>>>>>

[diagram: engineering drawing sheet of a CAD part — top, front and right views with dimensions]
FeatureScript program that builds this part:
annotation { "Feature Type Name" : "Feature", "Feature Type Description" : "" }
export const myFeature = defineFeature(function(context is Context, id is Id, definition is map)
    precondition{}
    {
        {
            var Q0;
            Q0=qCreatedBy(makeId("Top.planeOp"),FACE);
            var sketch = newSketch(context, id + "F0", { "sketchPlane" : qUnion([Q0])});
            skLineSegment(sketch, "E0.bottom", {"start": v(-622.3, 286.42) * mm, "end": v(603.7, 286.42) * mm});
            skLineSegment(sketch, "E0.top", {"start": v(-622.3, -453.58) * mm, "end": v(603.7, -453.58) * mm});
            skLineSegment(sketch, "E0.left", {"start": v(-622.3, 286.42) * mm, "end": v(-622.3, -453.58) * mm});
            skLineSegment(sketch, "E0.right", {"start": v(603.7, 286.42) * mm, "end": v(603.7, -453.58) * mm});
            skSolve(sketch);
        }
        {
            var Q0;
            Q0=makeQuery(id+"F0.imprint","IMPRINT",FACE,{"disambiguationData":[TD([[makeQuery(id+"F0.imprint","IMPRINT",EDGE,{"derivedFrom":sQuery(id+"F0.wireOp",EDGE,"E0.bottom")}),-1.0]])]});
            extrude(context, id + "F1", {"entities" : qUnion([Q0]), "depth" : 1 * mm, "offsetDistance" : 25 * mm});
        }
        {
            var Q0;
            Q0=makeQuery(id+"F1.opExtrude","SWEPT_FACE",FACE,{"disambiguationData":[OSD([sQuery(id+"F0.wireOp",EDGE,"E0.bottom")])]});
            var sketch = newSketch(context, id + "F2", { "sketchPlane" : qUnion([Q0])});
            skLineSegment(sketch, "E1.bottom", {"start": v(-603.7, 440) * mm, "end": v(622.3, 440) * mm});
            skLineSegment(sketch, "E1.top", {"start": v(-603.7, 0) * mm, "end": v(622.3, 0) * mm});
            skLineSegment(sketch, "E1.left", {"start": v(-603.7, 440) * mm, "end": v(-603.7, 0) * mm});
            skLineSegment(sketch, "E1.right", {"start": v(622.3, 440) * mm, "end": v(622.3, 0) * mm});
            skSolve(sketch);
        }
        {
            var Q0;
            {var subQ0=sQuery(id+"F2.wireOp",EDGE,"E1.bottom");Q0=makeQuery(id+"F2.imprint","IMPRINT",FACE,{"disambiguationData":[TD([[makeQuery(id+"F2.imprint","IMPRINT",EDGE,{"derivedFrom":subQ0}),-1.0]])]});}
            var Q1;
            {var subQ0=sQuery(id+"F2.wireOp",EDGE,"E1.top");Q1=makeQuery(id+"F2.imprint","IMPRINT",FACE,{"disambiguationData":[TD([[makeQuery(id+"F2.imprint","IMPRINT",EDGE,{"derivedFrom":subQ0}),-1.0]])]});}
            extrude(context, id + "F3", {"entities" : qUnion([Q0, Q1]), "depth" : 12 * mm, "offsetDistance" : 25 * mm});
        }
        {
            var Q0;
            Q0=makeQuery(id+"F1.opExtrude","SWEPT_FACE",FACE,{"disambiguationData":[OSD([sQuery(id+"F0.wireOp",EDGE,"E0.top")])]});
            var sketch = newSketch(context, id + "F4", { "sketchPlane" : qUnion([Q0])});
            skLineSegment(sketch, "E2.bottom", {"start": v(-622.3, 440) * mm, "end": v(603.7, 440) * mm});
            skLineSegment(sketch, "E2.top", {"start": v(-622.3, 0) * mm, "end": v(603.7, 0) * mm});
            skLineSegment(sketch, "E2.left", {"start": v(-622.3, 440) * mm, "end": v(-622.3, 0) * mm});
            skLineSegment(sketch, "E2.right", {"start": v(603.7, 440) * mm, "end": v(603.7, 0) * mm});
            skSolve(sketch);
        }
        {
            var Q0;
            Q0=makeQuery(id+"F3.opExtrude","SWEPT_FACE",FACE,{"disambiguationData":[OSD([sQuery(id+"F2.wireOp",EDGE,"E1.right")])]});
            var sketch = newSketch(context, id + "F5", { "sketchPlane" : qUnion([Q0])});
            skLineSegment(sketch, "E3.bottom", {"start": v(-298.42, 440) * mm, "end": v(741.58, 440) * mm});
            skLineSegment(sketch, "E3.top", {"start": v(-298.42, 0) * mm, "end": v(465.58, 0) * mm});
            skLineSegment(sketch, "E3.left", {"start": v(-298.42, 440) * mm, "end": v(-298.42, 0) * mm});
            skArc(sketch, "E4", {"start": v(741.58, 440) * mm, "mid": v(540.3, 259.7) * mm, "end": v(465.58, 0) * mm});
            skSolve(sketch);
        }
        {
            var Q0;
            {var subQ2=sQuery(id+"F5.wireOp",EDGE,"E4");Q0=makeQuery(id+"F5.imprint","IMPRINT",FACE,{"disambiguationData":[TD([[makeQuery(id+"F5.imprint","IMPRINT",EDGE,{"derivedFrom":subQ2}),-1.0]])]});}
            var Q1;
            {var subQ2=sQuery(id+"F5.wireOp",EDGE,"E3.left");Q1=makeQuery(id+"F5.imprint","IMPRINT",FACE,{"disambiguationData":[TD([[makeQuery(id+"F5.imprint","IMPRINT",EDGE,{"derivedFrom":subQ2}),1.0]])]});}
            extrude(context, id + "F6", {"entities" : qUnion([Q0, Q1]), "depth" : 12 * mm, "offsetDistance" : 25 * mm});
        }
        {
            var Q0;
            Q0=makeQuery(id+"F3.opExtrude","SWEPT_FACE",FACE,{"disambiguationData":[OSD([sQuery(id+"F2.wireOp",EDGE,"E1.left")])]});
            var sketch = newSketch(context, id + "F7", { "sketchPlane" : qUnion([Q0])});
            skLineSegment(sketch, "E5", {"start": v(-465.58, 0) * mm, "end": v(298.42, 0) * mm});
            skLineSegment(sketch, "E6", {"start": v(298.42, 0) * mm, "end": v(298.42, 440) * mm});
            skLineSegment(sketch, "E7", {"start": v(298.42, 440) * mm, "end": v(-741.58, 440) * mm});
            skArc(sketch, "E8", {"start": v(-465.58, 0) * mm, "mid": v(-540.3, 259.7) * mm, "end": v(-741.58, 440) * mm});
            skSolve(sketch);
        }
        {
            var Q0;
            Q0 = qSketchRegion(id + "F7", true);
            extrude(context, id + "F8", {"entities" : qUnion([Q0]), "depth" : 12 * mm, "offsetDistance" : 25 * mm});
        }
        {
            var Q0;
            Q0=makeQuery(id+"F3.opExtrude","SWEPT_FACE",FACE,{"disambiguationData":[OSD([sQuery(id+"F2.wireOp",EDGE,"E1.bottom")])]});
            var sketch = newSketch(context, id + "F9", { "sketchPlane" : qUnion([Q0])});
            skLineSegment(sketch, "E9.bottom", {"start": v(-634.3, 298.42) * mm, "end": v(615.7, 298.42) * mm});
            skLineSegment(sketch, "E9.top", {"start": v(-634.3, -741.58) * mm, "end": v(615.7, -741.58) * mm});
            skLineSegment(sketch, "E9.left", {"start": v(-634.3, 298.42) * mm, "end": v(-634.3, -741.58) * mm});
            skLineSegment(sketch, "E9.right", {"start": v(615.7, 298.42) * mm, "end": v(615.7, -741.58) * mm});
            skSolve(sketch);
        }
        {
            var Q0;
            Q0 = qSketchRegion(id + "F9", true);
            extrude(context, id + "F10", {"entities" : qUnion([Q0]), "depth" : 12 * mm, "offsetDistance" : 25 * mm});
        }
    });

<<<<<

Which lines in the items above contain the string "qSketchRegion"? Extract each of them.

(EXERCISE RESPONSE)
            Q0 = qSketchRegion(id + "F7", true);
            Q0 = qSketchRegion(id + "F9", true);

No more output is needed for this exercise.